Parts of the exercise:
a. Echo the forum thread on removing urine odor from "This solution can" to "by the cat..".
b. Summarize the forum thread on removing urine odor in two sentences.
c. Write the next part of the forum thread on removing urine odor, picking up after its final sentence.

Passage given:
Is this a carpeted area. If you are just cleaning the carpet, you may not be getting to the smell caused by the undercarpet being soaked underneath. You may need to pull up the carpet and replacing the pad.


----------



## Ardie/WI (May 10, 2002)

Tjhis is a tried and true solution that removes urine odor and just about any smell including skunk odor.

Mix equal amounts of hydrogen peroxide and white vinegar with a squirt of Dawn dish detergent. Put it in a spray bottle and spray. Let it sit and wipe it off. Rinse and repeat.

This solution can be used on dogs after they encounter a skunk BUT keep it out of the eyes.

If the smell remains and it was under a recliner, I wonder if the chair bottom didn't get sprayed by the cat..


----------



## hercsmama (Jan 15, 2004)

Totally agree with Ardie on this one. This is what I have always used, and it works.:thumb:


----------



## Taratunafish (Aug 6, 2007)

I've used various solutions which have worked on carpets, ceramic tiles, and wood floors. The possibly unsolvable problem you might encounter with the wood floors is if your floors have wide gaps. the wood floor in my kitchen is tight and the cat doesn't bother with it anymore. The floors in the dining room have gaps in them and no matter what I've tried, no matter how often I've tried, I haven't been able to clear up the smell in there. it's not noticeable when you walk in there, but the cats still sniff it out on the rare occasion they are allowed in that room. I've even applied polyeurythane into the gaps to no avail. The Nature's Miracle may take a few applications. don't give up after one time. I've used a vinegar/baking soda solution as well. Haven't tried the hydrogen peroxide yet. I'll give that a go this week.

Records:
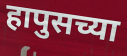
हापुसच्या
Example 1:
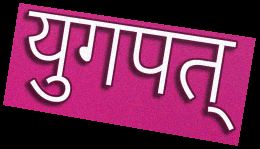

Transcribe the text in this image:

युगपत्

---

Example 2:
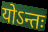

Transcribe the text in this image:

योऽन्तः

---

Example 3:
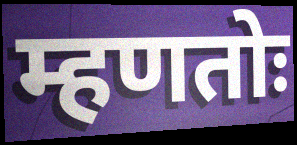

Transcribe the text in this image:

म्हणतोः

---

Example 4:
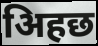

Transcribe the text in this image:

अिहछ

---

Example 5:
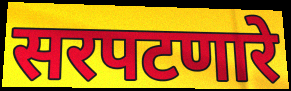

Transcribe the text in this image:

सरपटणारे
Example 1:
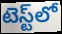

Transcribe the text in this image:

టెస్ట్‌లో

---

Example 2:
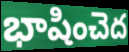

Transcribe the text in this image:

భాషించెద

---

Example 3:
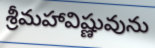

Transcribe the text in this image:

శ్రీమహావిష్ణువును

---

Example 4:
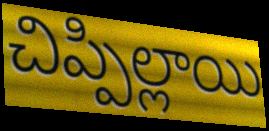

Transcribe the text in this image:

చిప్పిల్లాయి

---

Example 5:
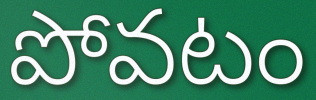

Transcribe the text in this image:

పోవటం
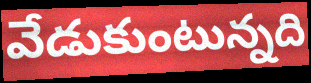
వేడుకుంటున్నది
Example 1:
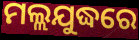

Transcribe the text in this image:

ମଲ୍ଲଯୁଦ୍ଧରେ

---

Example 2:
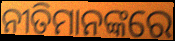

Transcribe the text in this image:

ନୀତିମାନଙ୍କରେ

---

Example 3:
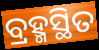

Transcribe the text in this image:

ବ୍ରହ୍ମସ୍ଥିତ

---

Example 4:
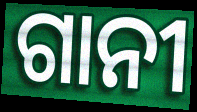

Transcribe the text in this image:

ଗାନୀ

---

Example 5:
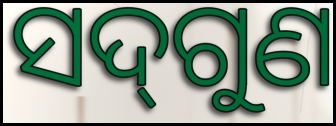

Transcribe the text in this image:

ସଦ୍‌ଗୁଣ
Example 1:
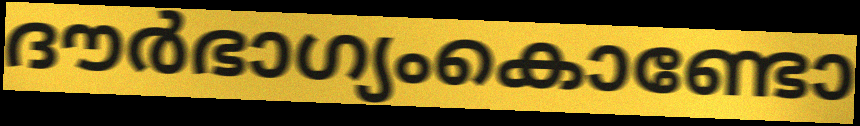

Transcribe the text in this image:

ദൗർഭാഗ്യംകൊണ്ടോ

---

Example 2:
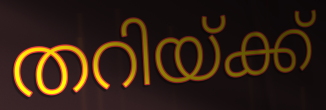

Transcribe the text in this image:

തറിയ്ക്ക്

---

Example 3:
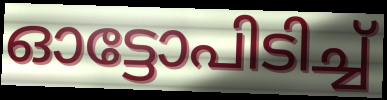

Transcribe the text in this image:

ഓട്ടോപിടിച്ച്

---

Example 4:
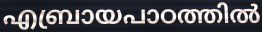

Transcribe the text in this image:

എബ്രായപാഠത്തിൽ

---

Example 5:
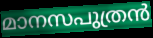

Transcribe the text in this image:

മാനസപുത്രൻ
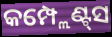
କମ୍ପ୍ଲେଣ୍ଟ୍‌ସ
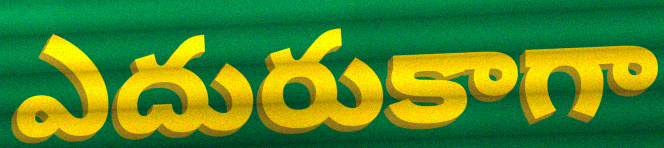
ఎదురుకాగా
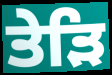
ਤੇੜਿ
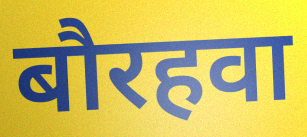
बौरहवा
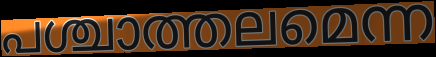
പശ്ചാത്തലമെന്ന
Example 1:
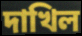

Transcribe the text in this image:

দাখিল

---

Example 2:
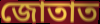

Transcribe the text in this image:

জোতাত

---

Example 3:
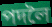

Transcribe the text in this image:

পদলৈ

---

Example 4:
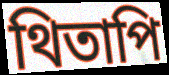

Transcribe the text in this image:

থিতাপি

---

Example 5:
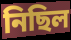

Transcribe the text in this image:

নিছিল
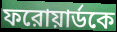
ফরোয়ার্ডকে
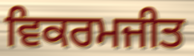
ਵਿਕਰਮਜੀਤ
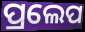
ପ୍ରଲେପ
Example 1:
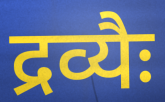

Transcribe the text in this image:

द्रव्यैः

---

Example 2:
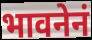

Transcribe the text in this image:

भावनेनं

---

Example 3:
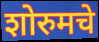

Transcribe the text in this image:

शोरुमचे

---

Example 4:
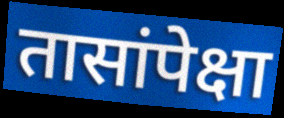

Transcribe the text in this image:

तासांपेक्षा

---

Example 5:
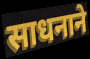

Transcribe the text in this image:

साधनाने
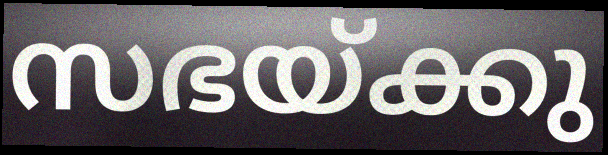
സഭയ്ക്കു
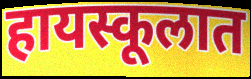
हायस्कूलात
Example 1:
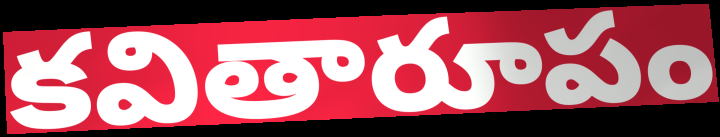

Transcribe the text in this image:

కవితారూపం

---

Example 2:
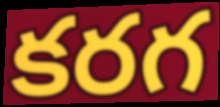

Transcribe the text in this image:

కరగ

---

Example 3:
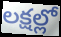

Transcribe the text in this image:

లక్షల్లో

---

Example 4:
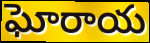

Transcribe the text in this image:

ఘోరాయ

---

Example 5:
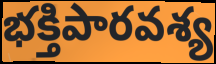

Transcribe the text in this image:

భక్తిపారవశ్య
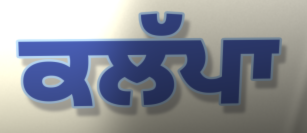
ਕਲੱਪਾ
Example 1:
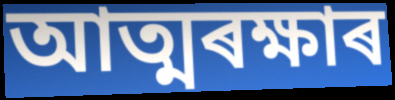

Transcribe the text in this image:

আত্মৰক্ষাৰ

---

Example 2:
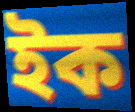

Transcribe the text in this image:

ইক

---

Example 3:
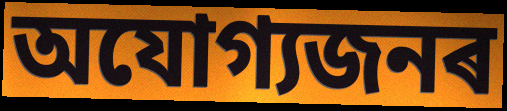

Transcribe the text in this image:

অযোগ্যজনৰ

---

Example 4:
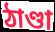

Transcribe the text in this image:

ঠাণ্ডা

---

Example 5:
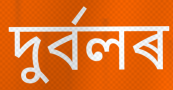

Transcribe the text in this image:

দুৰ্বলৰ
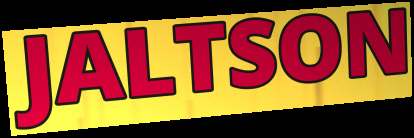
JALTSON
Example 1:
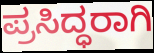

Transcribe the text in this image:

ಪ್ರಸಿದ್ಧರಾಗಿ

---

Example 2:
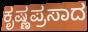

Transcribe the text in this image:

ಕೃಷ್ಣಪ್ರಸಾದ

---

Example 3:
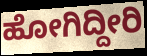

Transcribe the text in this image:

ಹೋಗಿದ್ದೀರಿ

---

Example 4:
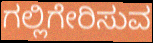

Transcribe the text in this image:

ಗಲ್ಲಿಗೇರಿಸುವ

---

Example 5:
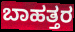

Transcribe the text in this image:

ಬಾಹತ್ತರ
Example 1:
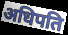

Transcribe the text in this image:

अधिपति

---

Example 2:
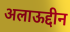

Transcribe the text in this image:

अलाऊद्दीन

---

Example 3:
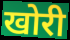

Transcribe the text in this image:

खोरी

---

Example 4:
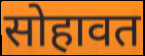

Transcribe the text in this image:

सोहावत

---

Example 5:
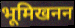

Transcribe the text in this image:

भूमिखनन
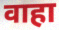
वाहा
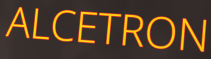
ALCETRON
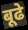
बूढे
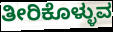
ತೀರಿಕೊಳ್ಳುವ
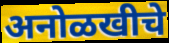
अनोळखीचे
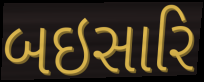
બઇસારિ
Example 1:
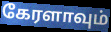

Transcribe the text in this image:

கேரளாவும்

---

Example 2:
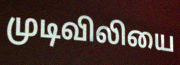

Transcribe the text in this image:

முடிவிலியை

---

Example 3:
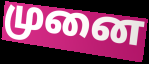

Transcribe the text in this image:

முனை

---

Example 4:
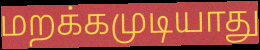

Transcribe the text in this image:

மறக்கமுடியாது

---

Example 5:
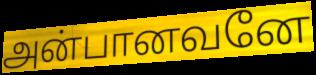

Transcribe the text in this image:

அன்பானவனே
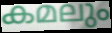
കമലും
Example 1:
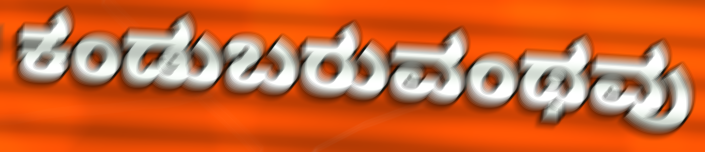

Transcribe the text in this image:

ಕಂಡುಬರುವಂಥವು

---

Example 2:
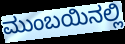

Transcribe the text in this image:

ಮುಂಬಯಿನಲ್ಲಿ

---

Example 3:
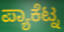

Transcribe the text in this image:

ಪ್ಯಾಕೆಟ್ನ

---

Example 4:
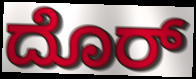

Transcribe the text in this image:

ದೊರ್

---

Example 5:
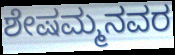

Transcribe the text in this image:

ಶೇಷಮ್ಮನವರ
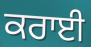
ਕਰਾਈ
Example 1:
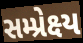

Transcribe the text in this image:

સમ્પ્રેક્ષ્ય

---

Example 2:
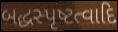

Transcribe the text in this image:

Written answers:
a.
This solution can be used on dogs after they encounter a skunk BUT keep it out of the eyes.

If the smell remains and it was under a recliner, I wonder if the chair bottom didn't get sprayed by the cat..

b. Posters suggest that a soaked carpet pad may need replacing and recommend spraying a mix of equal parts hydrogen peroxide and white vinegar with a squirt of Dawn dish detergent to remove urine odor. One poster reports that various solutions have worked on carpets, ceramic tiles, and wood floors, but the smell in a wood floor with wide gaps could not be cleared.

c.
-Taratunafish


----------



## Helgen (Jan 1, 2015)

Thanks guys for all the tips. So far I have done two applications of natures miracle cat urine odor remover and it definitely smells better. I also sprayed the recliner even underneath it. 
Will see if I need to spray more in a day or so.

Thanks again.


----------



## Forcast (Apr 15, 2014)

http://www.amazon.com/Urine-Detector-Black-Light-Flashlight/dp/B00E9T92L6

I have used the the light to find the pee, Walmart might have one cheaper.


----------



## tab (Aug 20, 2002)

I second the black light. You may have a few drips that are difficult to find. I was rather grossed out the first time I used one. That spot of throw-up you cleaned up, well it still shows. Looking for a pee spot, yup, right there along with some drips. That carpet went out to the barn. Cheap carpets can be changed every so often.
Geriatric animals can be tough. I have had some sucess with Nature's Miracle, too. I would think the peroxide solution would be worth a try.


----------



## haley1 (Aug 15, 2012)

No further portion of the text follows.